Wegen einer Knieverletzung verzichtet Verteidiger Christoph Schubert (Hamburg Freezers) auf die Länderspiele und eine mögliche WM-Teilnahme. (17 Tage im Mai: Die DVD zur Eishockey-WM im SPORT1-Shop)

Definitiv für die WM wird Verteidiger Rainer Köttstorfer ausfallen. Wie die Hamburg Freezers am Mittwoch mitteilten, zog sich der 29-Jährige während des Trainings mit der Nationalmannschaft einen Muskelfaserriss im linken Oberschenkel zu.

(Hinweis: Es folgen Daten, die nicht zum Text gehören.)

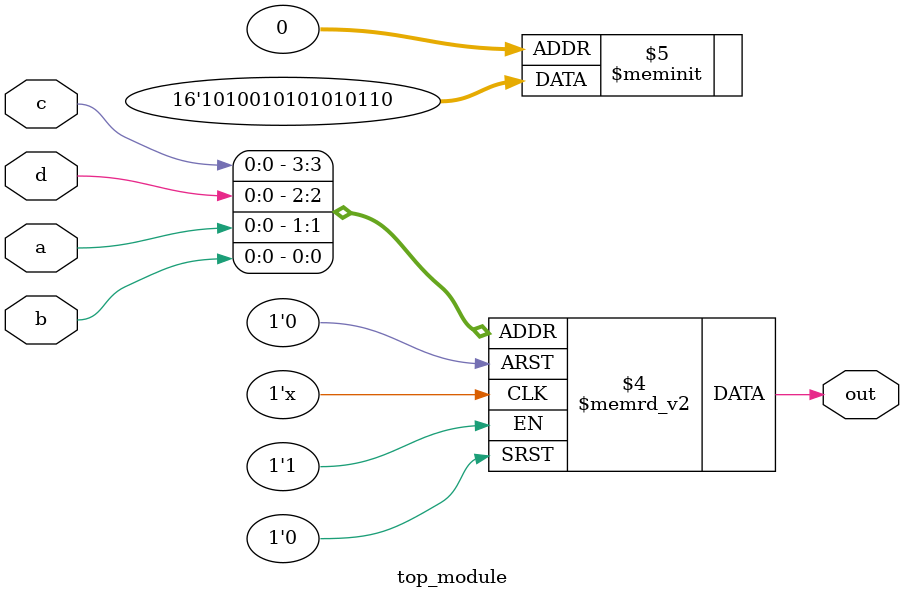
<source format=sv>
module top_module (
    input a, 
    input b,
    input c,
    input d,
    output reg out
);

always @(*) begin
    case ({c, d, a, b})
        4'b0000: out = 1'b0;
        4'b0001: out = 1'b1;
        4'b0010: out = 1'b1;
        4'b0011: out = 1'b0;
        4'b0100: out = 1'b1;
        4'b0101: out = 1'b0;
        4'b0110: out = 1'b1;
        4'b0111: out = 1'b0;
        4'b1000: out = 1'b1;
        4'b1001: out = 1'b0;
        4'b1010: out = 1'b1;
        4'b1011: out = 1'b0;
        4'b1100: out = 1'b0;
        4'b1101: out = 1'b1;
        4'b1110: out = 1'b0;
        4'b1111: out = 1'b1;
    endcase
end

endmodule

</source>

"Das ist natürlich extrem enttäuschend. Ich hatte mich sehr auf die kommenden Wochen gefreut und mir gute Chancen auf eine Teilnahme an der WM ausgerechnet", sagte Köttstorfer, der voraussichtlich drei Wochen pausieren muss.

Rumrich vertritt Kreis

An der Bande unterstützt der ehemalige Nationalmannschaftskapitän Jürgen Rumrich den Bundestrainer.

Der etatmäßige Assistent Harold Kreis, der am Dienstag mit den Mannheimer Adlern in den Playoffs der DEL ausschied, stößt erst später zum Team.